Dökümde "surfer jumping off" ifadesinin geçtiği satırdan "[242, 73, 313, 148]" ifadesinin geçtiği satıra kadar, iki uç satır da dâhil olmak üzere, satırları numaralı bir liste biçiminde ifade edin. Boş satırları listeye almayın.

- Veri kümesi dökümü -
━━━━━━

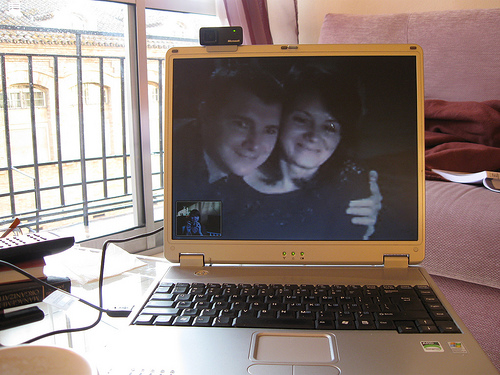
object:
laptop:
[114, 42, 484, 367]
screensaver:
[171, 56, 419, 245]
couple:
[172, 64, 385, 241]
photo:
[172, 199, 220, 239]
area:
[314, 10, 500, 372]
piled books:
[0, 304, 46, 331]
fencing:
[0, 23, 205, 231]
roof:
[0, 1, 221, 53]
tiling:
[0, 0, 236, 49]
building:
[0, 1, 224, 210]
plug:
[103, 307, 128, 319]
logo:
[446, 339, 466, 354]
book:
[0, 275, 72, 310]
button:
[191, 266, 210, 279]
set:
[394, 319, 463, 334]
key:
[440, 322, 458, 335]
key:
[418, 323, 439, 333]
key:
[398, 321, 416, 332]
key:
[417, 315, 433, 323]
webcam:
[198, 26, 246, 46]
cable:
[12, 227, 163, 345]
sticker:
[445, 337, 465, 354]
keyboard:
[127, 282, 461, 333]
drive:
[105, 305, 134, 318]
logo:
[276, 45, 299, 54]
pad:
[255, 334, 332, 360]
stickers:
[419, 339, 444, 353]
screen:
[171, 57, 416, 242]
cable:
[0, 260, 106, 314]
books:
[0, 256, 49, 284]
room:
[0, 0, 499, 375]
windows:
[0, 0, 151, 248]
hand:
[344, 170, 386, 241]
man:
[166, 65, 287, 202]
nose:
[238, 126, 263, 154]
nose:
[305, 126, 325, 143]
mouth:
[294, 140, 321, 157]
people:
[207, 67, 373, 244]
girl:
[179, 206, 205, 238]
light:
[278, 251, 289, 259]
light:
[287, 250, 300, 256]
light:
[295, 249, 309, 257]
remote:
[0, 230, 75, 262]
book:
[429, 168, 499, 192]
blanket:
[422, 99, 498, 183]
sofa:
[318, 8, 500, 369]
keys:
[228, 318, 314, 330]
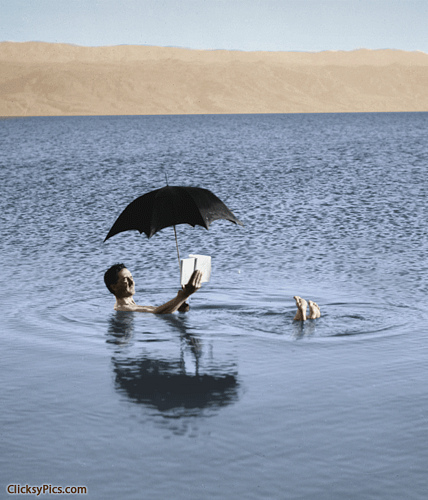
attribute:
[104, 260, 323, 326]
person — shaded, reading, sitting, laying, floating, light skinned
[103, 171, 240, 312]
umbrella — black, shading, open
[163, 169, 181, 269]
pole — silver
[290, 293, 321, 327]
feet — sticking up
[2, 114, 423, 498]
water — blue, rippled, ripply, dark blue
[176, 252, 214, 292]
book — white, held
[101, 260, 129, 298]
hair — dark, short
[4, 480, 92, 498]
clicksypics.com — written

━━━━━━

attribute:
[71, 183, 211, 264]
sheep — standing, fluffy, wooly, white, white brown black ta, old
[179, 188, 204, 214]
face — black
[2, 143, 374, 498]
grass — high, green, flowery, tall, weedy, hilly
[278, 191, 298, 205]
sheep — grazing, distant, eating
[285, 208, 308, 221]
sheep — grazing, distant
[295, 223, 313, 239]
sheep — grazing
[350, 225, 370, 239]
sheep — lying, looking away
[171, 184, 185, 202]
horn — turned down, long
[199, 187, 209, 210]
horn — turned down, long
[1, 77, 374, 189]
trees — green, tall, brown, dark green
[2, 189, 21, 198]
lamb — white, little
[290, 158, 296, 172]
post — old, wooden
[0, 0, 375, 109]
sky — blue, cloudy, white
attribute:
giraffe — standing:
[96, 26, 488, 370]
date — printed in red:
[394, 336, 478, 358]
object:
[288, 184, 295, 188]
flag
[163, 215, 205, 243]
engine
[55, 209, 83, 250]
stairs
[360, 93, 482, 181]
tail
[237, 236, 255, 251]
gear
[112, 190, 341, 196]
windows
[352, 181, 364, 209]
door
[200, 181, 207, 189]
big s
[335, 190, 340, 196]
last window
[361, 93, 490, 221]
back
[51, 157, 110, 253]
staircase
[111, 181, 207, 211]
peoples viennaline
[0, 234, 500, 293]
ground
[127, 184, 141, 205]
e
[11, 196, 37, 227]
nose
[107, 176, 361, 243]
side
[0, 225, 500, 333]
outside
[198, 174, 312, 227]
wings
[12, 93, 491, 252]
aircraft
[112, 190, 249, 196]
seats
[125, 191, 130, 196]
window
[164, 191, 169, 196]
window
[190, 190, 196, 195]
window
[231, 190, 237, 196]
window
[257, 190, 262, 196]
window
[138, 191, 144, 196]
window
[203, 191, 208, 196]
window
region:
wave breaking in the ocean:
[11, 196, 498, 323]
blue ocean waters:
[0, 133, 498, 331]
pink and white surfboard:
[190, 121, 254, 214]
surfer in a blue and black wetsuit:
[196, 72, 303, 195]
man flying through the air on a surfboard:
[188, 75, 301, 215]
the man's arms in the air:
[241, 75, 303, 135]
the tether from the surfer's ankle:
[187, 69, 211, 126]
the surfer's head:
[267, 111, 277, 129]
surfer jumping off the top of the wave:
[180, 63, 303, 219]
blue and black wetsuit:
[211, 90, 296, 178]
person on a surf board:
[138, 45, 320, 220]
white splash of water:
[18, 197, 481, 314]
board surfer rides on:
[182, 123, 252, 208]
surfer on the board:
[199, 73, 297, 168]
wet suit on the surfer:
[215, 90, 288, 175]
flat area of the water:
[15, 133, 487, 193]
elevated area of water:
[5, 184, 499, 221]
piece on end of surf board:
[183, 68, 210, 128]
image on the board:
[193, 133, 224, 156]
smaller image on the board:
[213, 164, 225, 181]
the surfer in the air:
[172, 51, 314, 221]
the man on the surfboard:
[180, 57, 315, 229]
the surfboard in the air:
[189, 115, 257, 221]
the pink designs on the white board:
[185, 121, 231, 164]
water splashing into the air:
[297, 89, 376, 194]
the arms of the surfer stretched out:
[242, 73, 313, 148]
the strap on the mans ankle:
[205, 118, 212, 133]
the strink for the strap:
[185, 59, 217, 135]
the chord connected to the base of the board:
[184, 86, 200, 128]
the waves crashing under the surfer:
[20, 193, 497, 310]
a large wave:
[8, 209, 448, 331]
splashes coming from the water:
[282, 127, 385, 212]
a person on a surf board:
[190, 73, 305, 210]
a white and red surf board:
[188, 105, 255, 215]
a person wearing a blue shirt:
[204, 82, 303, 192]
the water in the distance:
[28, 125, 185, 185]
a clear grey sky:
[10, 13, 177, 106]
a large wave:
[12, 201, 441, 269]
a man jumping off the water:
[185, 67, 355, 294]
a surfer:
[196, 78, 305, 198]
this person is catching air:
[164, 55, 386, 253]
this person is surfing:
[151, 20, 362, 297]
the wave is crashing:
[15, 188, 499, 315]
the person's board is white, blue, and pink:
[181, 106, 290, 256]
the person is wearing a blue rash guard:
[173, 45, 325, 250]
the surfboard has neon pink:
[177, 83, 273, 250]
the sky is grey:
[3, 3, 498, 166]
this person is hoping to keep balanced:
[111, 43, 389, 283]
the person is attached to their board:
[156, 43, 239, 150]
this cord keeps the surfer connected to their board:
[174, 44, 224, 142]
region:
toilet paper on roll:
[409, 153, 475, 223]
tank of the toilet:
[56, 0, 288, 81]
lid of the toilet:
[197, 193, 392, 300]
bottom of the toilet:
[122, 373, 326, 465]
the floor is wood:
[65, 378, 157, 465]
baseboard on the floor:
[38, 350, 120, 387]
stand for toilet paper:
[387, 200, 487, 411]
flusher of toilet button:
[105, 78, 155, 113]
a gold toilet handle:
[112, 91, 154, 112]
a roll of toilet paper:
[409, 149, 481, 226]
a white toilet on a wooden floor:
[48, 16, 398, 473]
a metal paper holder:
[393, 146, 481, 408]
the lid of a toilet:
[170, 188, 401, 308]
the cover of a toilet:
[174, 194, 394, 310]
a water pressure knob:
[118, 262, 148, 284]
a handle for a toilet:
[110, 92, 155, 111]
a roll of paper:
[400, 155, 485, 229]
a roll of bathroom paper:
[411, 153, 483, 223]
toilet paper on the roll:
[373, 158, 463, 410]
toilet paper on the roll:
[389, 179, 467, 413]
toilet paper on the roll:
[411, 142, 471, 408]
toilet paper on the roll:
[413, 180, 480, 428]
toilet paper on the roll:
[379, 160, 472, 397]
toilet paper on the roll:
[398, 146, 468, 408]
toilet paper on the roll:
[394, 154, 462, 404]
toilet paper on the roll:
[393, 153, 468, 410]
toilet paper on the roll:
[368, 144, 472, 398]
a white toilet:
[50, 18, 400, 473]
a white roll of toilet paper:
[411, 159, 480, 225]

━━━━━━

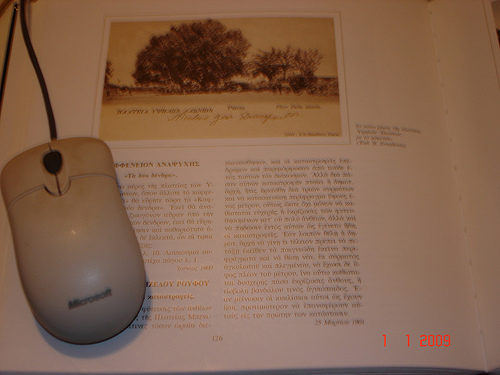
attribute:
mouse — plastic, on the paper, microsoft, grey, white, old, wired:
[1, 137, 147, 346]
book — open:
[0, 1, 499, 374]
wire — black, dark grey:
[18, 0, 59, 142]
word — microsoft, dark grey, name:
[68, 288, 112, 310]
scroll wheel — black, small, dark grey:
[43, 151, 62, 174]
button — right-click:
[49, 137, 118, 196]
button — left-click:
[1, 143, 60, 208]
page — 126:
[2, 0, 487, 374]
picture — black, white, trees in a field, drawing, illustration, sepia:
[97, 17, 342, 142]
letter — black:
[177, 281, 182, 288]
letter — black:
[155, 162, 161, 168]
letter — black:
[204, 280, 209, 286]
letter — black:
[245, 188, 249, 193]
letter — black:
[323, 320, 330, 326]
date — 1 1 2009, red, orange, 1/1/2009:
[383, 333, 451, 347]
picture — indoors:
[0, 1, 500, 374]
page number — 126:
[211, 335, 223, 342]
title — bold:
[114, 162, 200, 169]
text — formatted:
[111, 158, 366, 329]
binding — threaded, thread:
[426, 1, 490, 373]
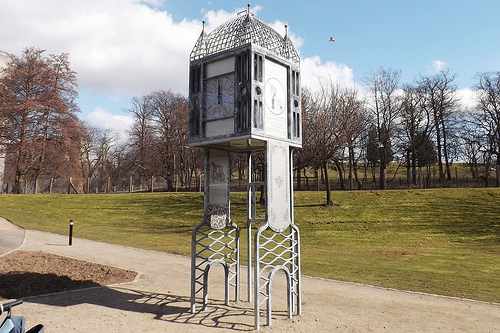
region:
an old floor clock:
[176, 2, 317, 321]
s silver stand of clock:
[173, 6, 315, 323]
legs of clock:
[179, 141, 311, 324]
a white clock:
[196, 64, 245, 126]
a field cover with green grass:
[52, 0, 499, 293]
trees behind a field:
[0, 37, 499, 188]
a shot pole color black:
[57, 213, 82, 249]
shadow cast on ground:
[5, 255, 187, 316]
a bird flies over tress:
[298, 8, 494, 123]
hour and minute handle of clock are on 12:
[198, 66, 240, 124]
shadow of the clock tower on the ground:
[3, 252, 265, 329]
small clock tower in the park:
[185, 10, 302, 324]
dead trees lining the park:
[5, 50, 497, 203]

━━━━━━

- Alıştırmanın çözümü -
1. surfer jumping off the top of the wave:
2. [180, 63, 303, 219]
3. blue and black wetsuit:
4. [211, 90, 296, 178]
5. person on a surf board:
6. [138, 45, 320, 220]
7. white splash of water:
8. [18, 197, 481, 314]
9. board surfer rides on:
10. [182, 123, 252, 208]
11. surfer on the board:
12. [199, 73, 297, 168]
13. wet suit on the surfer:
14. [215, 90, 288, 175]
15. flat area of the water:
16. [15, 133, 487, 193]
17. elevated area of water:
18. [5, 184, 499, 221]
19. piece on end of surf board:
20. [183, 68, 210, 128]
21. image on the board:
22. [193, 133, 224, 156]
23. smaller image on the board:
24. [213, 164, 225, 181]
25. the surfer in the air:
26. [172, 51, 314, 221]
27. the man on the surfboard:
28. [180, 57, 315, 229]
29. the surfboard in the air:
30. [189, 115, 257, 221]
31. the pink designs on the white board:
32. [185, 121, 231, 164]
33. water splashing into the air:
34. [297, 89, 376, 194]
35. the arms of the surfer stretched out:
36. [242, 73, 313, 148]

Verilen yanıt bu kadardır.